**TASK PROMPT:** Say the number of lines holding the word "path" in the data, and leave out everything else.

**RECORD SET:**
=== Begin Enclosure ===

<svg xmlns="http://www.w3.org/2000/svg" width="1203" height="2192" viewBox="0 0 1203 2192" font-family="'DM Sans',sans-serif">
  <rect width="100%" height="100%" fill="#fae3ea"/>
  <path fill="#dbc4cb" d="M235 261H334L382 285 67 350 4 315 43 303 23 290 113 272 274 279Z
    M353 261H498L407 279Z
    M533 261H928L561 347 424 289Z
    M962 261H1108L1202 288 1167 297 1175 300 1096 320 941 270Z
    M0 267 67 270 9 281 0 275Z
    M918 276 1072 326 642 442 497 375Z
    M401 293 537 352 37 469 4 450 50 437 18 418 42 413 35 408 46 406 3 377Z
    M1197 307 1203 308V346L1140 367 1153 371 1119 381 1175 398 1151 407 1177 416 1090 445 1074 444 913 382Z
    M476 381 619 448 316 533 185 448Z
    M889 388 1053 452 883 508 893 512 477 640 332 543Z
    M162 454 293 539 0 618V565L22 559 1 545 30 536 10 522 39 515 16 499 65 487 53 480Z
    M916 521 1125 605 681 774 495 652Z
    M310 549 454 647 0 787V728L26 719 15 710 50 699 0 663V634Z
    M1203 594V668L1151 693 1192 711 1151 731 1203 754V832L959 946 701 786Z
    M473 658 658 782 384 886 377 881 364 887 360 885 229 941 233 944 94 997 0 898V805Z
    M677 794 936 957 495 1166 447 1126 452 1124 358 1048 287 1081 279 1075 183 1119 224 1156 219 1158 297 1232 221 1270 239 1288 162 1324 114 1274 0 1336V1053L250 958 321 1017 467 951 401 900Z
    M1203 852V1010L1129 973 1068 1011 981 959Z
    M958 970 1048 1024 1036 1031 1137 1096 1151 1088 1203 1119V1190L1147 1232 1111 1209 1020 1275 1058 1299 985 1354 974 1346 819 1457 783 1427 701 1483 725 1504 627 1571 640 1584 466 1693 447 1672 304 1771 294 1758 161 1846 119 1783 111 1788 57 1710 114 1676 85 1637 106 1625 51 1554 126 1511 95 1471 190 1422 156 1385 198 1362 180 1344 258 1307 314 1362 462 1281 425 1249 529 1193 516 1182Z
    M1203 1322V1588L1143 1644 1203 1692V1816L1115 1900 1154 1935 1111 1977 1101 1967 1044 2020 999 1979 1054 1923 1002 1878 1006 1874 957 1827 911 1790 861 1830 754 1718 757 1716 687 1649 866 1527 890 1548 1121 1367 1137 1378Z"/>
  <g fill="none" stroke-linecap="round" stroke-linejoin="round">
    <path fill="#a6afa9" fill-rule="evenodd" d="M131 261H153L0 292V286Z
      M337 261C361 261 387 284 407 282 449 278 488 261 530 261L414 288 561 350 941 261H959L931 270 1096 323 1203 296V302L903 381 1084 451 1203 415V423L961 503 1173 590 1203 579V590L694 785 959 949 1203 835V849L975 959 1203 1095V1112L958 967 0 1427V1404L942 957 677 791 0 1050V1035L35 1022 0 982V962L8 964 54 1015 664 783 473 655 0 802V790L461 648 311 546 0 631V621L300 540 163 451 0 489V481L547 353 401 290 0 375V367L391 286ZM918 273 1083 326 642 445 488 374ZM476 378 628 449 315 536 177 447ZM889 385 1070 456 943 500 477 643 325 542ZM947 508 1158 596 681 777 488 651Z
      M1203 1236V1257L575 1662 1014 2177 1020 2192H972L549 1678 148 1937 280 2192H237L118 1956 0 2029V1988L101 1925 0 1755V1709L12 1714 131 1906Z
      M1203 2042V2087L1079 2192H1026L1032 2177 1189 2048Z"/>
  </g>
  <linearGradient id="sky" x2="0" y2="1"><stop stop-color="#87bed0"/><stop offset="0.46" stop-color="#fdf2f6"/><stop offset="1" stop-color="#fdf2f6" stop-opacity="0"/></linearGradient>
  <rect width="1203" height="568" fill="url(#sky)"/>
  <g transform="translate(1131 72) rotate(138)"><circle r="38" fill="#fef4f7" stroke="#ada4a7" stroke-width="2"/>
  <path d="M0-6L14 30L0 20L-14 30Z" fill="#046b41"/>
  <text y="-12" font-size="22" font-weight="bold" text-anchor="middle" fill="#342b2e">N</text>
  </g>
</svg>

=== End Enclosure ===

**REPLY TO THE TASK:** 3